The broader context matters. Global PMIs are mixed, with Europe and Asia showing signs of fatigue. The Bank of Japan is talking up rate hikes, but the yen can’t catch a bid. Australia’s inflation is sticky, but the RBA is on hold. The Fed is in a holding pattern, and the ECB is too busy talking about “transitory” again. In this macro soup, construction costs are a lagging indicator. The market knows it. That’s why DBC can’t catch a bid, even as the data prints hot.

Historically, rising construction costs would have triggered a rotation into commodities, value stocks, and inflation hedges. Not this time. The market is forward-looking, and the consensus is that the inflation impulse has peaked. The AI trade, the tech IPO pipeline, and the rotation out of growth are sucking up all the liquidity. Commodities are left in the dust, with DBC as the poster child for a trade that’s run its course.

But here’s the twist. The market’s apathy is itself a risk. If inflation re-accelerates, or if supply chains seize up again, the re-pricing could be violent. The market is not positioned for a new inflation shock. The consensus is crowded on the “disinflation” side. That’s a setup for a squeeze if the data turns.

Strykr Watch

Technically, DBC is in a coma. The ETF is pinned at $28.55, with no signs of life. The 50-day and 200-day moving averages are converging, signaling indecision. RSI is flat at 49, neither overbought nor oversold. Volume is anemic. The Strykr Watch are clear: support at $27.80, resistance at $29.20. A break above $29.20 could trigger a short squeeze, but the path of least resistance is sideways until proven otherwise. The Strykr Pulse is a tepid 44/100, neutral, with a bearish bias if support cracks. Threat Level 3/5. The risk is not in what’s happening, but in what could happen if the market is wrong.
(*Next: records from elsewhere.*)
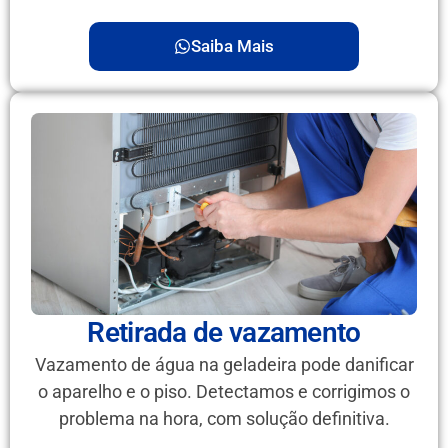
Saiba Mais
Retirada de vazamento
Vazamento de água na geladeira pode danificar
o aparelho e o piso. Detectamos e corrigimos o
problema na hora, com solução definitiva.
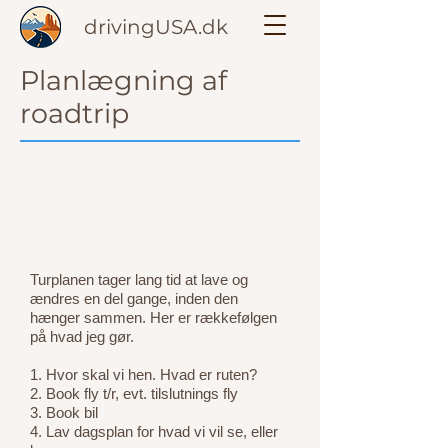
drivingUSA.dk
Planlægning af
roadtrip
Turplanen tager lang tid at lave og
ændres en del gange, inden den
hænger sammen. Her er rækkefølgen
på hvad jeg gør.
1. Hvor skal vi hen. Hvad er ruten?
2. Book fly t/r, evt. tilslutnings fly
3. Book bil
4.
Lav dagsplan for hvad vi vil se, eller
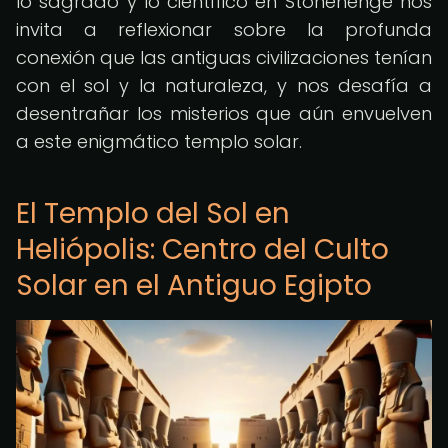
lo sagrado y lo científico en Stonehenge nos
invita a reflexionar sobre la profunda
conexión que las antiguas civilizaciones tenían
con el sol y la naturaleza, y nos desafía a
desentrañar los misterios que aún envuelven
a este enigmático templo solar.
El Templo del Sol en
Heliópolis: Centro del Culto
Solar en el Antiguo Egipto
The risks are obvious. If inflation re-accelerates, or if there’s a new supply shock, DBC could rip higher. But the bigger risk is a false sense of security. The market is not hedged for a new inflation wave. If the data flips, the scramble for exposure could be ugly. On the downside, if construction costs finally roll over, DBC could break support and drift lower as the inflation trade unwinds completely.

For traders, the opportunity is in the extremes. Long on a break above $29.20, with a tight stop at $28.50. Short on a break below $27.80, targeting $26.50. Until then, range trading is the only game in town. The real edge is in being early to the next inflation shock, or the final unwind.

Strykr Take

The inflation trade is dead, but the corpse is still twitching. Engineering and construction costs are rising, but no one cares. That’s the tell. The market has moved on, but the risk of a surprise is real. Don’t get lulled to sleep by the flatline. The next move will be violent, one way or the other. Stay nimble, keep stops tight, and don’t buy the narrative that inflation is yesterday’s problem. In this market, the only certainty is that consensus is always late.